§ **Recorded data**
-.-.-
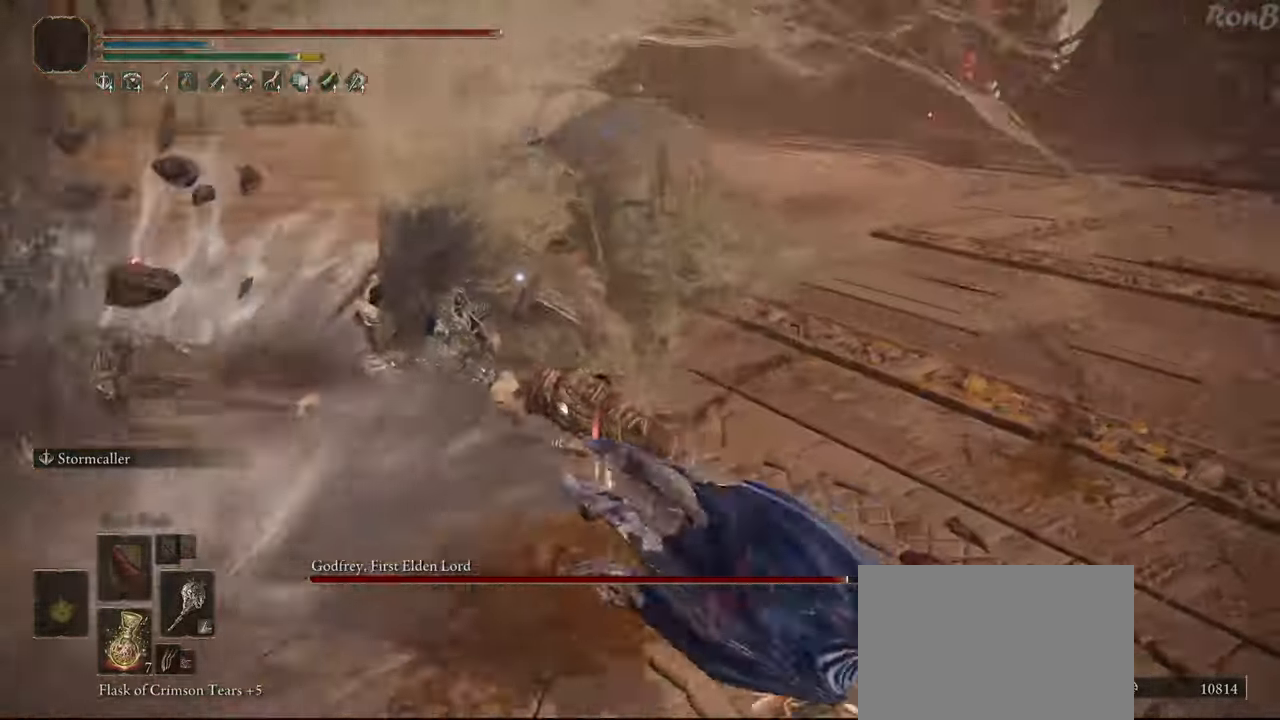
{"buttons": ["R2"], "left_stick": "up-right", "right_stick": "center", "events": [[17, "left_stick", "up"], [50, "R2", "down"], [333, "left_stick", "up-right"]]}
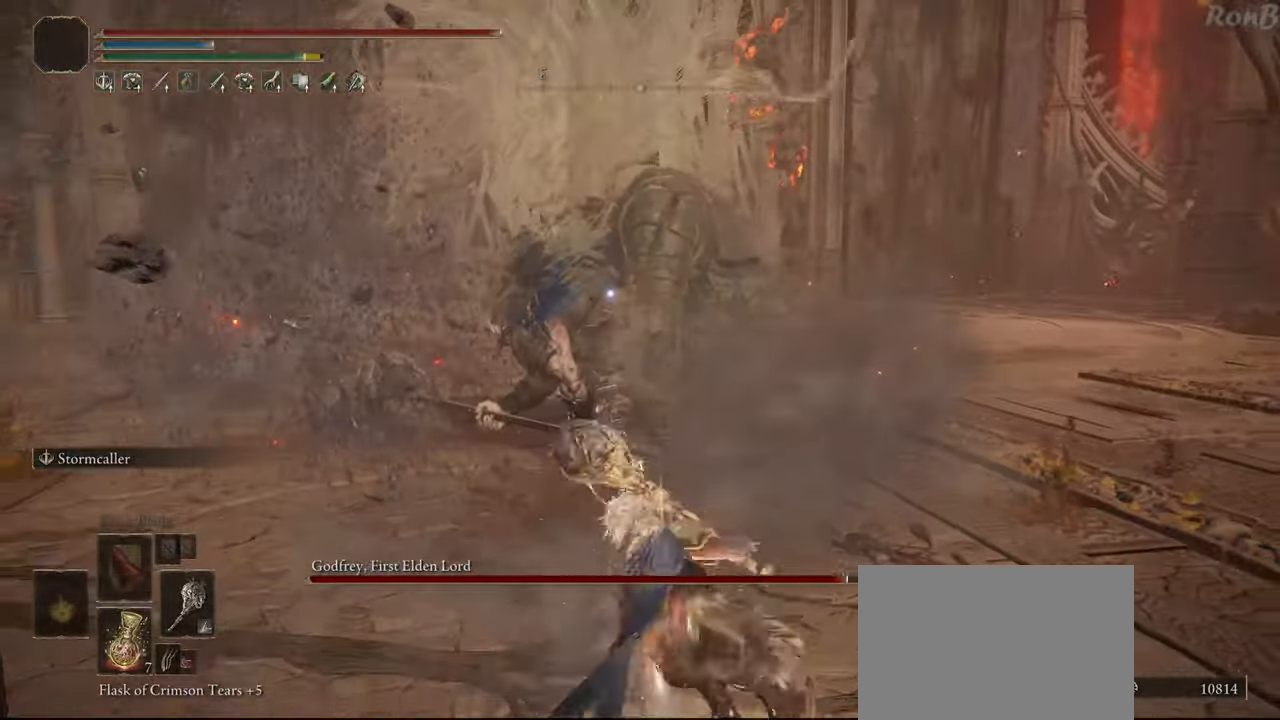
{"buttons": ["R2"], "left_stick": "up-right", "right_stick": "center", "events": []}
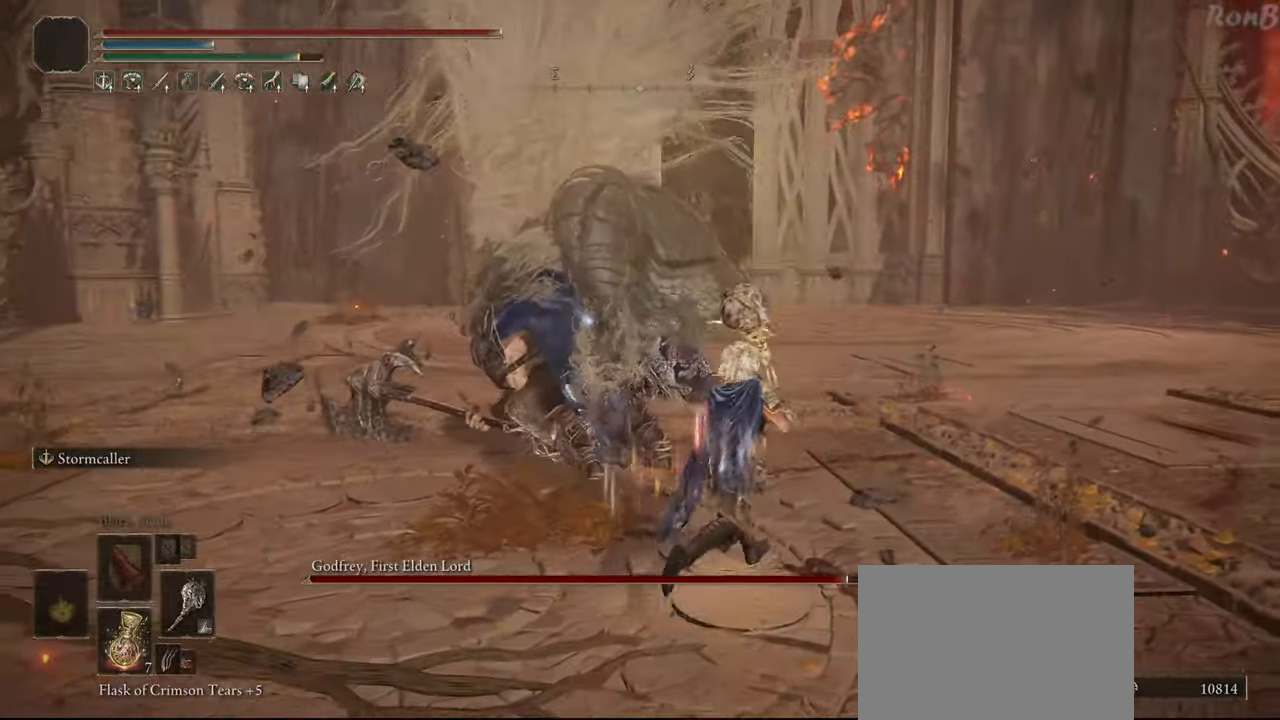
{"buttons": [], "left_stick": "right", "right_stick": "center", "events": [[183, "left_stick", "right"], [417, "R2", "up"]]}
-.-.-
§ **Your task**
Exclude the pictures, and transcribe all of the material exactly.

§ **Exercise output**
{"buttons": ["R2"], "left_stick": "up-right", "right_stick": "center", "events": [[17, "left_stick", "up"], [50, "R2", "down"], [333, "left_stick", "up-right"]]}
{"buttons": ["R2"], "left_stick": "up-right", "right_stick": "center", "events": []}
{"buttons": [], "left_stick": "right", "right_stick": "center", "events": [[183, "left_stick", "right"], [417, "R2", "up"]]}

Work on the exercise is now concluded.